Passage to read
Most investors know buying low and selling high is a central tenet to most successful investment philosophies, yet the majority of investors do the exact opposite when faced with uncertainty and fear-invoking headlines. This fact is not at all surprising. Humans are neurologically wired to be horrible investors.
The graph below plots the S&P 500 index amid corresponding headlines. After hitting all-time highs in February, the index plunged as the seriousness of COVID-19 became apparent and many investors fled to cash.
The graph also shows a near-perfect correlation between market declines and inflows to cash throughout 2020. Inflows to cash peaked in 2020 during the absolute market bottom in March.
Subsequently, the chart also shows the majority of that cash was not re-invested until the market had already rallied nearly 20%. Investors that fled to cash and missed a material part of the market rally, permanently impaired their lifetime returns.
The chart below measures the opportunity cost of not being fully invested throughout last year's volatility. In weeks that saw net inflows to cash, the S&P 500 index returned 41.49% on average. In weeks that saw net outflows to cash, the S&P 500 returned 14.22%. In other words, a massive amount of money was sitting on the sideline during the most rewarding parts of last year.
Source: Avantis Investors. Money market flow data from the Investment Company Institute. Index returns from Bloomberg.
There are always reasons not to invest (especially in 2020!), however markets have always rewarded long-term, disciplined investors. Now is a great time to reassess your investment strategy and make sure it’s one you can stick with in good times and bad.

Your objective
Condense the paragraph in the passage on investors and cash in 2020 that begins "The chart below measures" into a short list that keeps its main facts.

Data for analysis
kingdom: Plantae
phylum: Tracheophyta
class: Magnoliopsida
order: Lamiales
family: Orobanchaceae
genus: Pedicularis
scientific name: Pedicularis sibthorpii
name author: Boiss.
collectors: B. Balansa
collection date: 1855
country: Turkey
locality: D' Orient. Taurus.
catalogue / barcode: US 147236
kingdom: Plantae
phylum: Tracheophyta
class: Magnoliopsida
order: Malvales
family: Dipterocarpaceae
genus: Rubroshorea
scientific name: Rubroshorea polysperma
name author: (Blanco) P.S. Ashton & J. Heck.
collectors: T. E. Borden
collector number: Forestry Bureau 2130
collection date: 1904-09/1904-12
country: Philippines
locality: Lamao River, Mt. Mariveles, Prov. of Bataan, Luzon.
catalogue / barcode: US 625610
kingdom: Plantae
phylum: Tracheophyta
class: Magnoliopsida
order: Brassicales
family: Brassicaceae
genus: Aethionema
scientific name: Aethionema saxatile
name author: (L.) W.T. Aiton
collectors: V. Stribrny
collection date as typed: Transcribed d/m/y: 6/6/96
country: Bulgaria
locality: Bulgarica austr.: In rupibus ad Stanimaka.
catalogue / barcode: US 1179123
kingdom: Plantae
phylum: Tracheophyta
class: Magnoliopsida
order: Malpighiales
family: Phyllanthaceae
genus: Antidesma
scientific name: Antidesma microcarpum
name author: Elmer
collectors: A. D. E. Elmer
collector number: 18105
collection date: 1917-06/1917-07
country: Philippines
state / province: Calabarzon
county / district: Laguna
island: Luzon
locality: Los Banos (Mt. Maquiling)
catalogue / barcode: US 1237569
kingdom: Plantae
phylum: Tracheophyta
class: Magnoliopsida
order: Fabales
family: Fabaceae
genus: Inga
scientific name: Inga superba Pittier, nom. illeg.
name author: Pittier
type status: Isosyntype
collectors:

Result of this task
- The chart measures the opportunity cost of not being fully invested during last year's volatility.
- In weeks with net inflows to cash, the S&P 500 returned 41.49% on average.
- In weeks with net outflows to cash, the S&P 500 returned 14.22%.
- A large amount of money sat on the sidelines during the most rewarding parts of the year.